以前よく読んでいた鮎川哲也の作品から、一番最近に読んだもの。内容的には短編集『アリバイ作り』とほぼ同じで、アリバイトリックが中心になっている。

鮎川哲也の推理小説はいずれも徹底した本格推理で、どの作品も奇抜なトリックを凝らしているのだが、読んでいるときはものすごくおもしろいとワクワクして読んでいくのだけれど、読み終わるとたいてい内容を忘れてしまう。
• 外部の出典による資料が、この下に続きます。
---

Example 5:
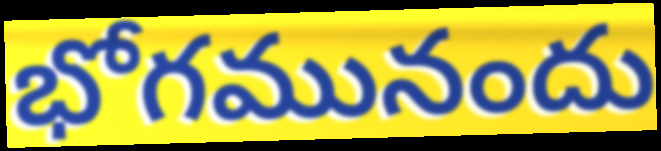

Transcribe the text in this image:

భోగమునందు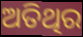
ଅତିଥିର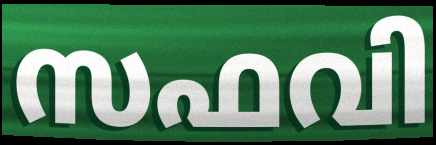
സഫവിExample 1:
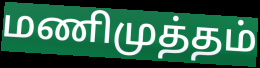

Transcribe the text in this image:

மணிமுத்தம்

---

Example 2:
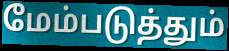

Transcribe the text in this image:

மேம்படுத்தும்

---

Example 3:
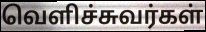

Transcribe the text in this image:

வெளிச்சுவர்கள்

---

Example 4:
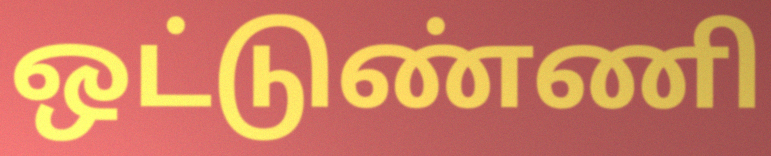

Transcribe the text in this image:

ஒட்டுண்ணி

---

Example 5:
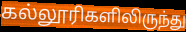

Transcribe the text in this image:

கல்லூரிகளிலிருந்து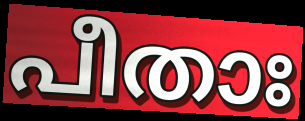
പീതാഃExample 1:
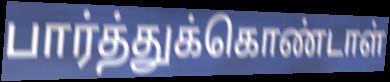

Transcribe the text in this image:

பார்த்துக்கொண்டாள்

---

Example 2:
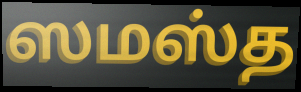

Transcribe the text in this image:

ஸமஸ்த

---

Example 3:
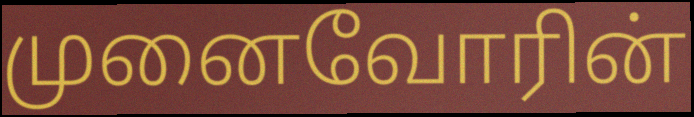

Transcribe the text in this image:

முனைவோரின்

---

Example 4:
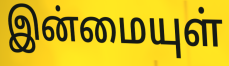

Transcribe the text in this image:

இன்மையுள்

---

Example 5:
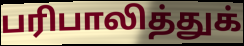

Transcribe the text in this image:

பரிபாலித்துக்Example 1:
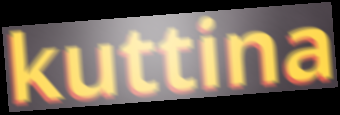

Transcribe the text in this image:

kuttina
これはなぜなのか?

動機とか登場人物とか、事件の舞台なんかはいずれも似たり寄ったりなので、一つ一つの作品の印象が薄くなるのだろう。それに鮎川のトリックはなかなか複雑なものが多いので、頭に入りきらないんですよね。

それで私なぞは、読み終わって「なるほどそうか!」と納得すると、どんな話だったかなんてきれいさっぱり忘れてしまう。数学の問題でも、考えているときはどんな問題か憶えているのだが、次の問題に行くと前の問題なんか忘れてしまうのと同じだと思うのだが、人にもよりけりかな。
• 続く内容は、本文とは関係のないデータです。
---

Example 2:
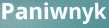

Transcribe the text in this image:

Paniwnyk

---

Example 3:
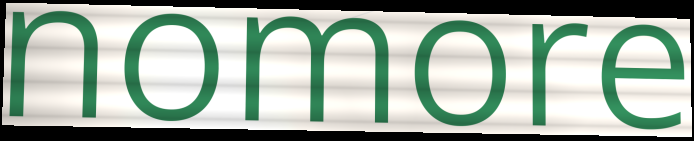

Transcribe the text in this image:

nomore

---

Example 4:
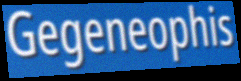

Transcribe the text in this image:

Gegeneophis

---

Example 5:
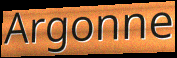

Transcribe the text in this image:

ArgonneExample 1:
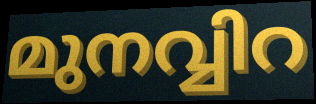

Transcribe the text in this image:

മുനവ്വിറ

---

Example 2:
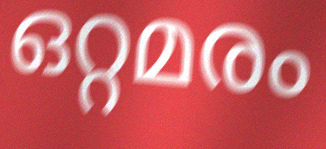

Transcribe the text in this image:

ഒറ്റമരം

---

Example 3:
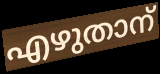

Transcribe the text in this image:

എഴുതാന്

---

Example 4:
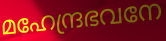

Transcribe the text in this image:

മഹേന്ദ്രഭവനേ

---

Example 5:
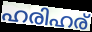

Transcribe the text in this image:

この短編集『崩れた偽装』も、読後感は大満足なのだが、一つ一つがどんな話だったかと言うとあまりよく憶えていない。小説を読むというよりパズルを解く楽しみに近いが、その中で比較的印象に残ったのが「囁く唇」だった。

〈以下、ネタバレあり〉

この話も、殺したい女のバッグを口実をつくって奪い、列車の網棚に置いておいて、国鉄の従業員に発見させ、あたかも被害者が列車に乗って行って、実際とは別の駅で降りたように見せかける、という複雑なトリック。

犯人は被害者をなだめるふりをして別のバッグと口紅を買い与えるのだが、この口紅には実は秘密があった…で、そこから足がついてしまう。

被害者がバッグに入れていた口紅は、外装の筒だけ高級品で、中身は安物だった。だから口紅の色が本物の高級品とは微妙に違うオレンジ色なのだが、犯人は男なので、その違いに気づかなかった。

被害者の親友の女性は、遺体を見るとすぐにその違いに気づき、犯人を突き止めると、一計を案じて犯人を警察に逮捕させる、というストーリー。

ここまでやるかという複雑なトリックだったが、口紅というのが何となく小道具としておもしろかった。やはり男性にはなかなか気づきにくい視点だと思う。

鮎川哲也の推理小説は、確かに時代は古くなったけれど、論理の鮮やかさという点では、これこそ本格の王道だと思う。この『崩れた偽装』も短編で読みやすいし、何より「鮎川を読まずして日本の本格を語るなかれ」と思います。